31 August 2021 Clean energy investing 0

Electric vehicles updates

Royal Dutch Shell has offered to install 50,000 on-street electric vehicle charging devices in the UK in four years, a move that could give the energy group a third of the public charging market by 2025.

Transport is the biggest contributor to UK emissions and the government has pledged to ban the sale of new petrol and diesel cars and vans from 2030.

But there has been recent heavy criticism of the lack of charging infrastructure, particularly for drivers who do not have access to off-street parking, which is hampering the uptake of electric vehicles.

The Competition and Markets Authority warned in a report in July that the rollout of on-street public chargers has been “slow and is very patchy”. The parliamentary public accounts committee warned this year that the UK had a “mountain to climb” to reach its goals on phasing out petrol and diesel.

Shell is planning a rapid expansion through its charging infrastructure business. Ubitricity, acquired in February, installs EV charging points in street furniture such as lamp posts or bollards.

The company said it hoped to drive uptake of on-street chargers by offering local authorities help to finance the installations “at potentially zero cost”.

A government scheme designed to encourage their rollout by councils already offers to meet 75 per cent of the cost of installation, but they have to finance the remaining 25 per cent and have been slow to sign up.

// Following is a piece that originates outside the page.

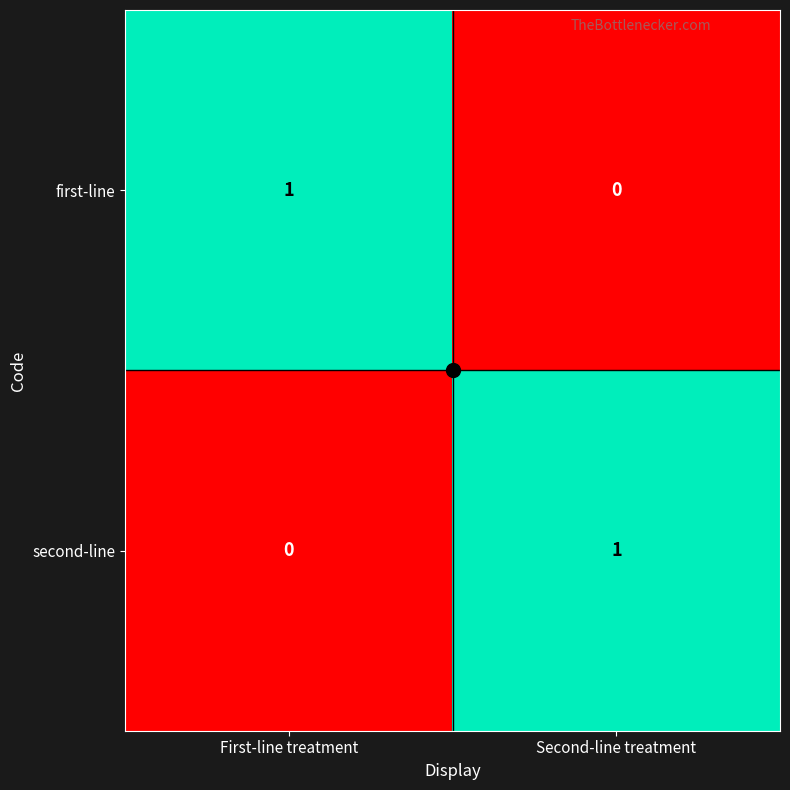

At which label does first-line reach its minimum?

Second-line treatment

David Bunch, Shell’s UK country chair, said the company wanted “to give drivers across the UK accessible EV charging options, so that more drivers can switch to electric”. It is separately rolling out charge points on petrol station forecourts and at other locations such as supermarkets, he added.

A third of households in England do not have driveways, which rises to 68 per cent for those in social housing, according to data from the English Housing Association. The problem is particularly acute in cities and urban areas where 62 per cent of households do not have driveways.

Shell’s move could add to concerns from the CMA that the structure of the market could lead to restricted consumer choice in on-street EV charging provision. The competition watchdog warned in a July report that “local monopolies could arise” if the market was “left unchecked”.

Ubitricity currently has more than 3,600 on-street chargers in the UK, predominantly in cities, which already makes it the market leader according to Zap-Map, an app that helps drivers locate charging points.

Shell’s target, if met, would account for a third of the 150,000 public charging points that the Climate Change Committee, the government’s advisory panel, has said would be needed by 2025 if the UK were to remain on track for its 2050 goal of achieving net zero emissions. There are currently just over 25,500 public charging devices in the UK.

Other oil majors and utilities have also been expanding rapidly into the market in recent years. BP in 2018 bought the UK charging network operator Chargemaster while EDF, the French state-backed utility, last year acquired a majority stake Pod Point.

The company would not put an investment figure on its UK target but it said in February that as part a move into cleaner energy technologies, it would spend $3bn annually on its global marketing operations, which include its EV charging networks as well as its petrol forecourts business.

Oswald Clint, an energy analyst at Bernstein, estimated the total cost of 50,000 on-street charging points at between $150m and $250m, based on prices for the comparatively “cheap” lamp post chargers, likely to make up a large proportion of the points, of $3,000 to $5,000 per unit.